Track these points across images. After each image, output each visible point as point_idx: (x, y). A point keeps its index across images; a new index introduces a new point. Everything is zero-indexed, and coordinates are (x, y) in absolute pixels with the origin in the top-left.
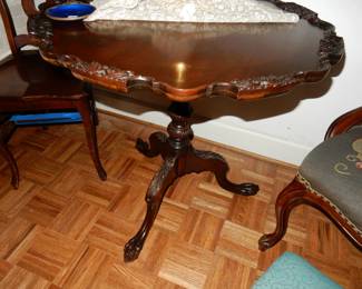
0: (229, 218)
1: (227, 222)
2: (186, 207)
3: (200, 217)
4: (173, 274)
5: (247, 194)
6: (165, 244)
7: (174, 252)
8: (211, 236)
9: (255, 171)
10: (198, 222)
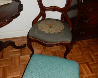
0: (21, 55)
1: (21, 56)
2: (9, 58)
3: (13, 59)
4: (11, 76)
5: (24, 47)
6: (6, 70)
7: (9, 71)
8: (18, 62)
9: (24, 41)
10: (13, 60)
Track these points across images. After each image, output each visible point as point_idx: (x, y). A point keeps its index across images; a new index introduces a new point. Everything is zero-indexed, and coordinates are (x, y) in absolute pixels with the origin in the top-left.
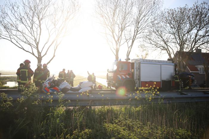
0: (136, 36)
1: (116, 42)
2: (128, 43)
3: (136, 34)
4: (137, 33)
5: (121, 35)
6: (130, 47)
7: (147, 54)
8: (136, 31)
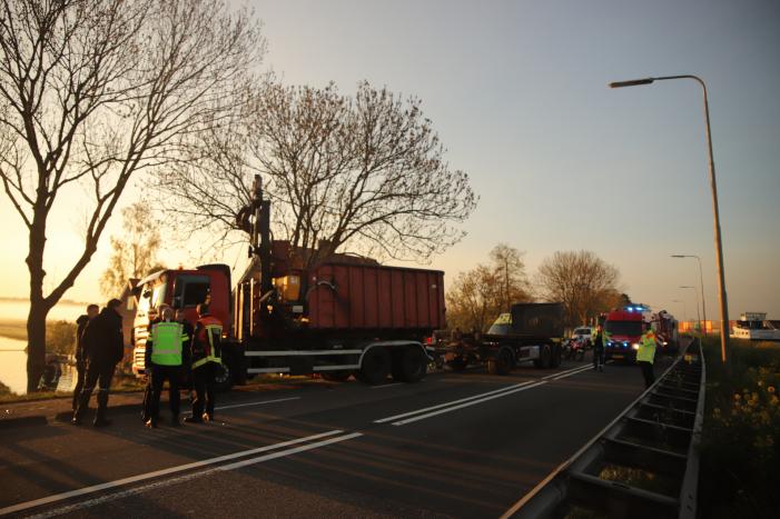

------------------------------------------------------------

■ **Prompt**
Write out exactly the lines from the one containing "3: (200, 217)" through the end of the records above, both included, leaving all pictures out.

■ **Written response**
3: (200, 217)
4: (173, 274)
5: (247, 194)
6: (165, 244)
7: (174, 252)
8: (211, 236)
9: (255, 171)
10: (198, 222)
0: (21, 55)
1: (21, 56)
2: (9, 58)
3: (13, 59)
4: (11, 76)
5: (24, 47)
6: (6, 70)
7: (9, 71)
8: (18, 62)
9: (24, 41)
10: (13, 60)
Track these points across images. After each image, output each visible point as point_idx: (x, y). A point keeps its index across images; a new index introduces a new point. Everything is zero-indexed, and coordinates are (x, y) in absolute pixels with the origin in the top-left.
0: (136, 36)
1: (116, 42)
2: (128, 43)
3: (136, 34)
4: (137, 33)
5: (121, 35)
6: (130, 47)
7: (147, 54)
8: (136, 31)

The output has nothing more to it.